Setelah pemanasan selesai, April mengumpulkan semua pemain di tengah lapangan. “Oke, dengar semuanya. Besok kita menghadapi tim yang kuat, jadi hari ini kita akan fokus pada serangan cepat dan pertahanan solid. Gue mau kita semua saling mengerti gerakan dan peran masing-masing,” kata April dengan nada penuh semangat.
“Dion, lu harus lebih gesit di posisi shooting guard. Daniel, pastikan operan lu gak meleset dan support Bagas saat dia bawa bola,” tambahnya.
Latihan pun dimulai. Bagas merasa adrenalin mengalir saat ia berlari, menggiring bola, dan berusaha mencetak poin. Latihan berlangsung intensif; teriakan pelatih dan anggota tim lainnya terdengar bersahut-sahutan. Sesekali, Bagas bertukar pandang dengan April yang mengamati setiap gerakan dengan teliti.
“Bagas, lebih cepat lagi! Jangan kasih celah!” seru April saat Bagas berusaha menembus pertahanan Dion. Bagas mengangguk dan meningkatkan kecepatannya, berhasil melewati Dion dan mencetak poin.
Latihan itu berlanjut hingga senja mulai menjelang. Peluh bercucuran, napas mereka tersengal-sengal, namun semangat tak surut. Setiap pemain merasakan ketegangan yang sama, berusaha sekuat tenaga untuk menyempurnakan strategi tim.
“Bagus, semua. Kita akhiri di sini. Besok tunjukkan apa yang kita latih hari ini,” ujar April sambil bertepuk tangan, menyudahi latihan.

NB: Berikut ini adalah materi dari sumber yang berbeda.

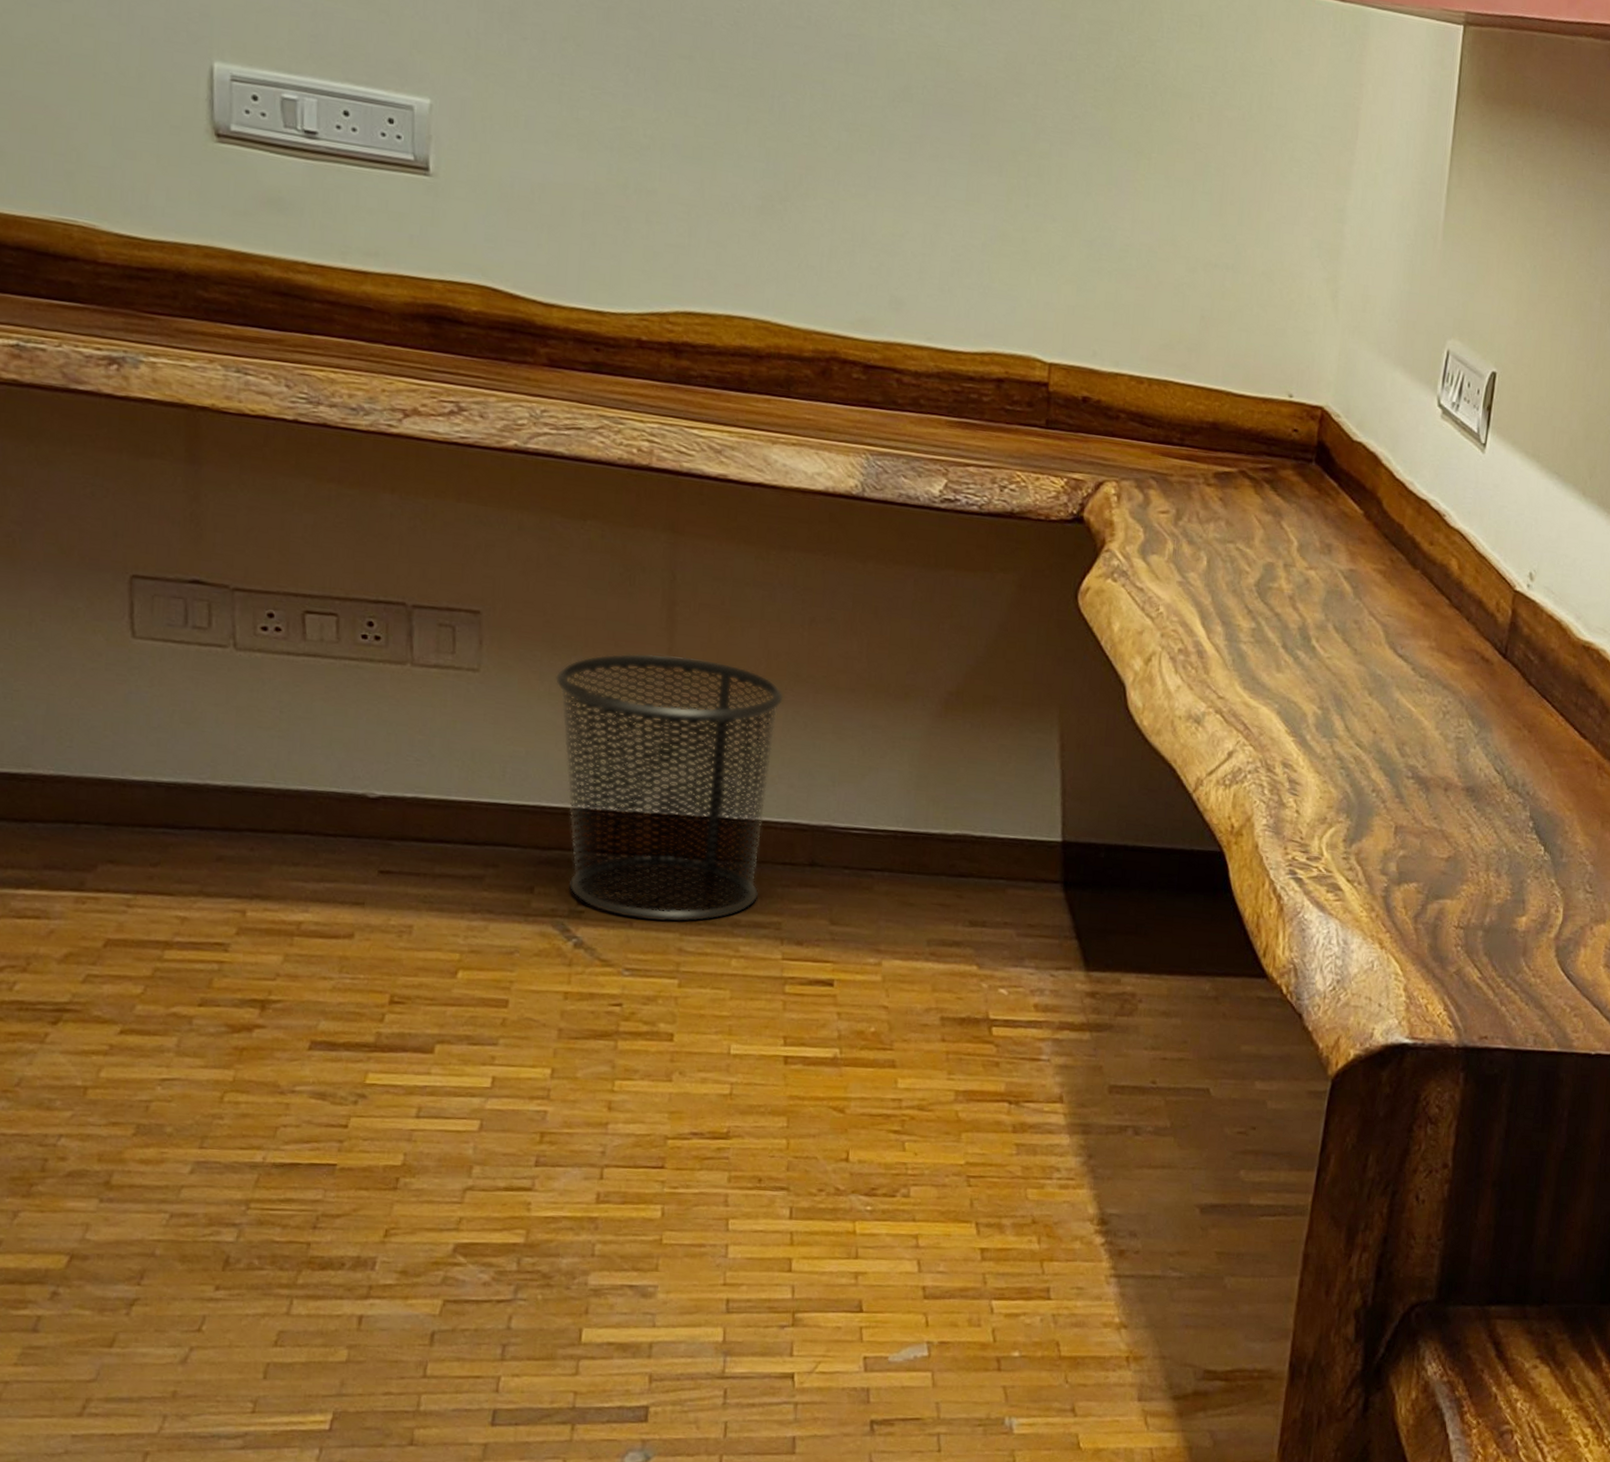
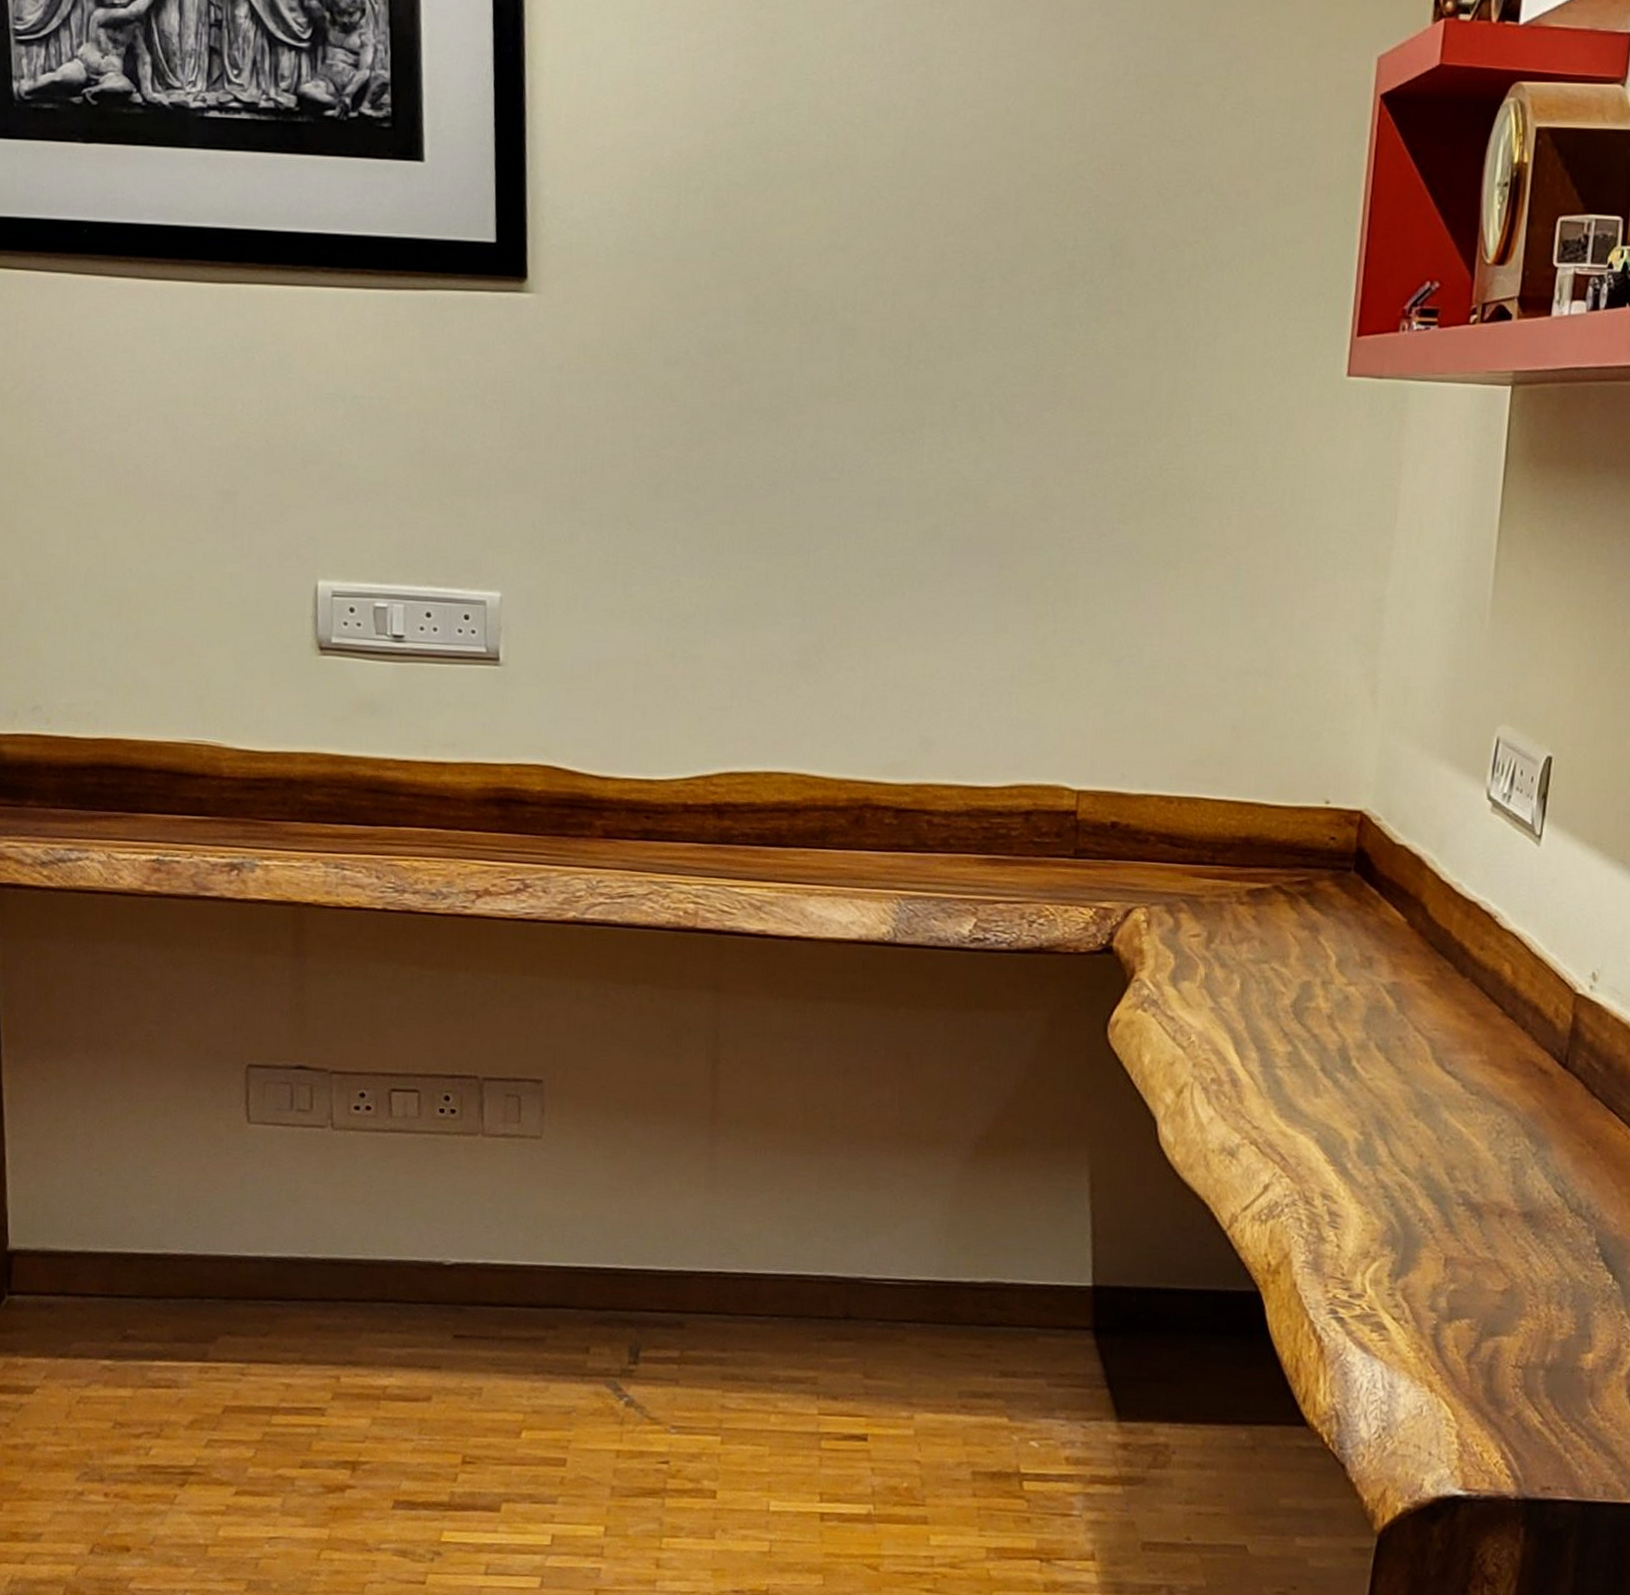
waste bin: present [555,653,785,922] -> none [609,1113,820,1379]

Tim membalas dengan sorakan kecil, saling memberi semangat sebelum bubar. Bagas duduk di pinggir lapangan, meneguk air dari botolnya sambil menatap langit senja. Di dalam hatinya, ia tahu bahwa besok adalah momen penting bagi timnya—dan ia siap untuk memberi yang terbaik.